If I look back over the last 10 years, I can’t even imagine the number of things I have learned. For the sake of argument, let’s say I have learned 10,000 different things that might be useful to my work.
I have learned from articles and posts, from books I have read, from conversations I have had, and so on.
Now let’s say, out of those 10,000 things I have learned, I was smart enough to identify10 things which, if I applied them, could actually have a significant impact on my success. Those were 10 moments of learning that had the potential to transform my business in some meaningful way.
But out of those 10, how many did I actually apply? And of those lessons I have applied, did I work at them hard enough to achieve some positive change?
Those numbers are made up. I have no idea what they really are. But the point I’m trying to make is that while we may be very good at soaking up information and learning things that are new to us, we are generally very bad at identifying the good stuff and then taking action and persevering until positive change takes place.
In part, this is because with access to the web we find ourselves positively deluged with new information. It’s like we learn something new every minute. It becomes impossible for us to absorb, let alone act on, all the information that comes our way.
The trouble is, amongst all that noise lie some nuggets of gold. But their importance is lost within the distracting noise of too much information.
The first thing you should do
Cut back on the noise. If you have been reading a particular website or blog for a while and it has failed to deliver any lessons that you feel could truly transform your business, stop reading it.
If you want to be able to isolate the good stuff, you have to cut away all the bad and mediocre stuff. Turn the firehose into a trickle.
The second thing you should do
Think hard about the core of your freelance business. What is at the center of your skill set or business?
Transformative change doesn’t come about through tinkering around the edges, it occurs at the center.
For example, if most of your work involves writing sales pages for ecommerce companies, you probably shouldn’t get distracted by learning how to write case studies or white papers.
And if you most of your clients come to you through a strong and robust business network and word of mouth, you probably don’t have to invest a ton of time learning about the finer points of Pinterest.

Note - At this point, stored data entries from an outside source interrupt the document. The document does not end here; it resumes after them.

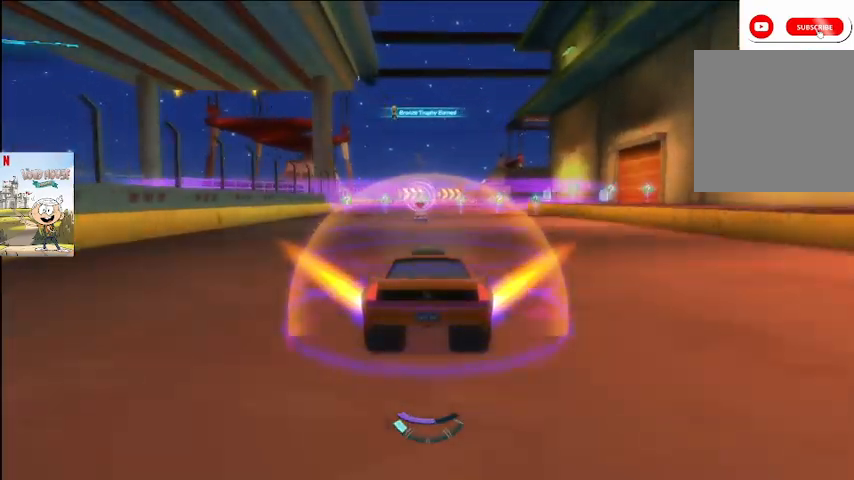
{"dt_ms": 500, "buttons": ["A"], "left_stick": "center", "right_stick": "center", "events": [[233, "left_stick", "right"], [433, "left_stick", "center"]]}
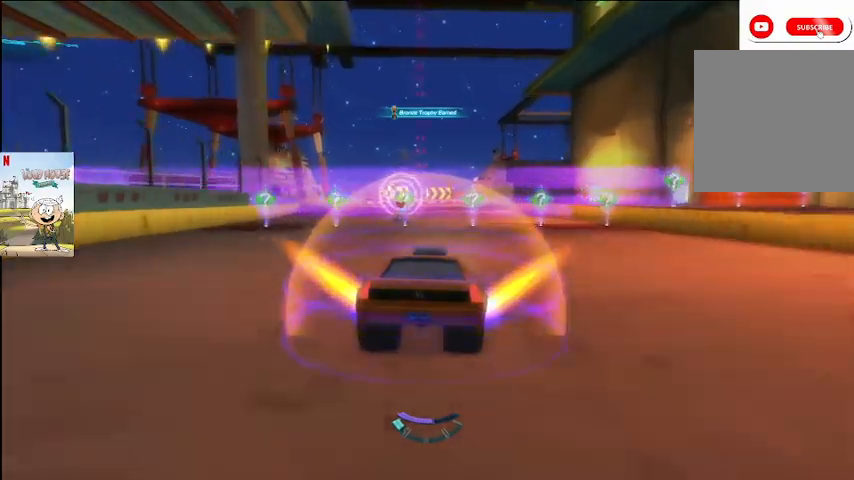
{"dt_ms": 500, "buttons": ["A"], "left_stick": "left", "right_stick": "center", "events": [[67, "left_stick", "left"]]}
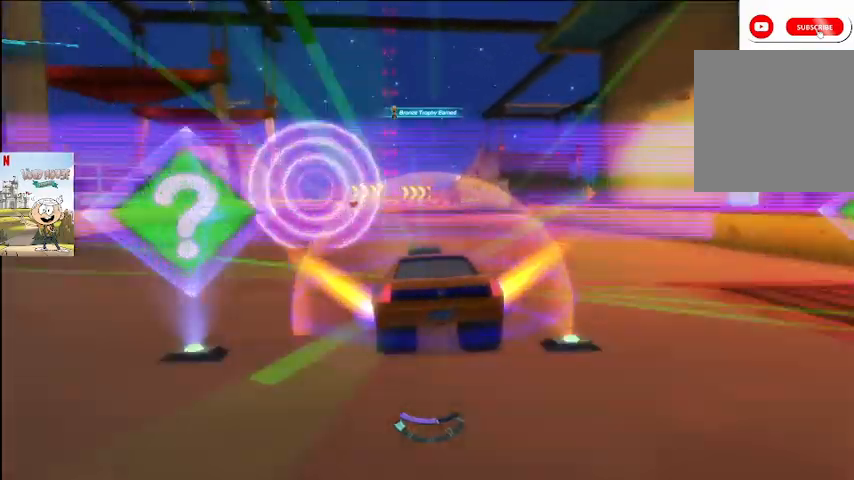
{"dt_ms": 500, "buttons": ["A"], "left_stick": "center", "right_stick": "center", "events": [[233, "left_stick", "right"], [367, "left_stick", "center"]]}
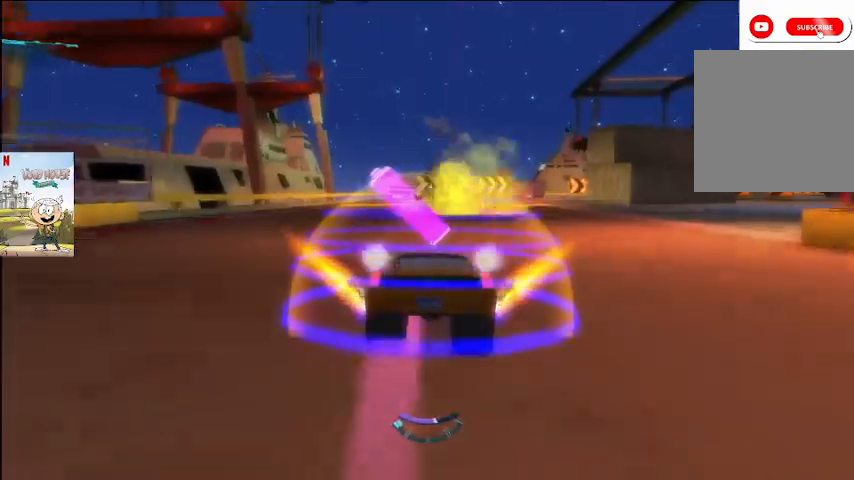
{"dt_ms": 500, "buttons": ["A"], "left_stick": "center", "right_stick": "center", "events": [[200, "left_stick", "right"], [300, "left_stick", "center"]]}
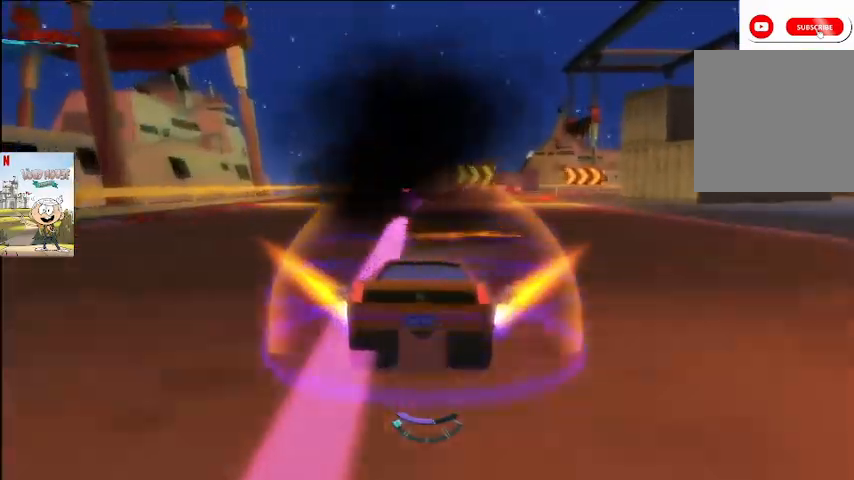
{"dt_ms": 500, "buttons": ["A"], "left_stick": "center", "right_stick": "center", "events": []}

It’s not at the core of how you attract new clients.
Always focus on learning those lessons that drive your core.
The third thing you should do
When you have cut back on the noise, have learned to focus on what really matters to your business, and have identified something truly worth learning…take action.

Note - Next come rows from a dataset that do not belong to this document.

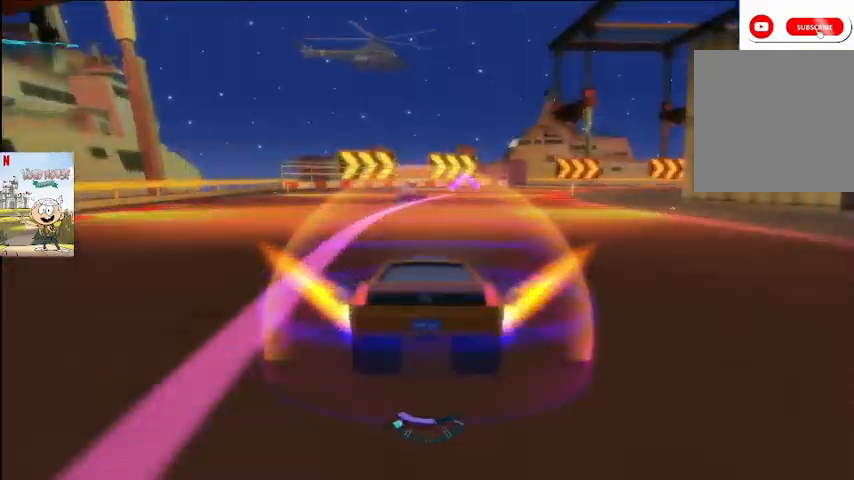
{"dt_ms": 500, "buttons": ["A"], "left_stick": "center", "right_stick": "center", "events": []}
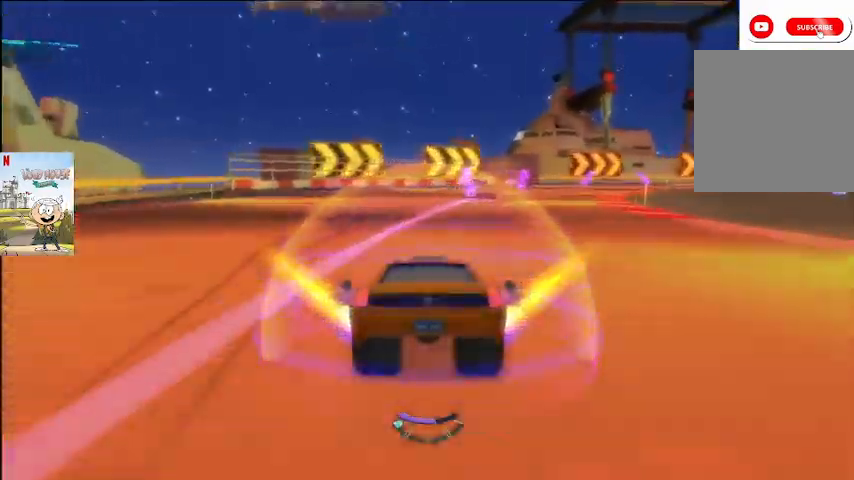
{"dt_ms": 500, "buttons": ["A", "L2"], "left_stick": "left", "right_stick": "center", "events": [[33, "L2", "down"], [467, "left_stick", "left"]]}
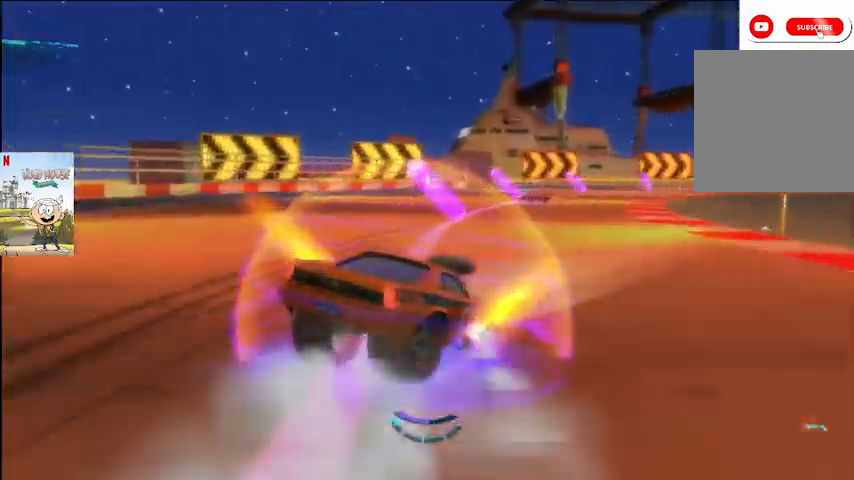
{"dt_ms": 500, "buttons": ["A", "L2"], "left_stick": "center", "right_stick": "center", "events": [[400, "left_stick", "center"]]}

Mark some time on your calendar. Commit to learning that new skill, or internalizing that new information. Learn it formally, as if you were at school.
Now, armed with new knowledge or expertise, apply what you have learned and keep applying it until you achieve positive results.
This may sound obvious, but I know many freelancers who have invested time and money in learning something new…and then they have failed to act on what they have learned.
Wrapping it up
Learning new stuff is easy. Too easy. Being more self-disciplined with your time and attention is a lot harder. But it’s worth it. Stop cramming your head with new information that will do nothing to help move you forward.
When you find something worth learning, get serious about it, as if you were studying for an exam.
And finally, once you have finished learning, apply what you have learned vigorously until you achieve the change you are looking for.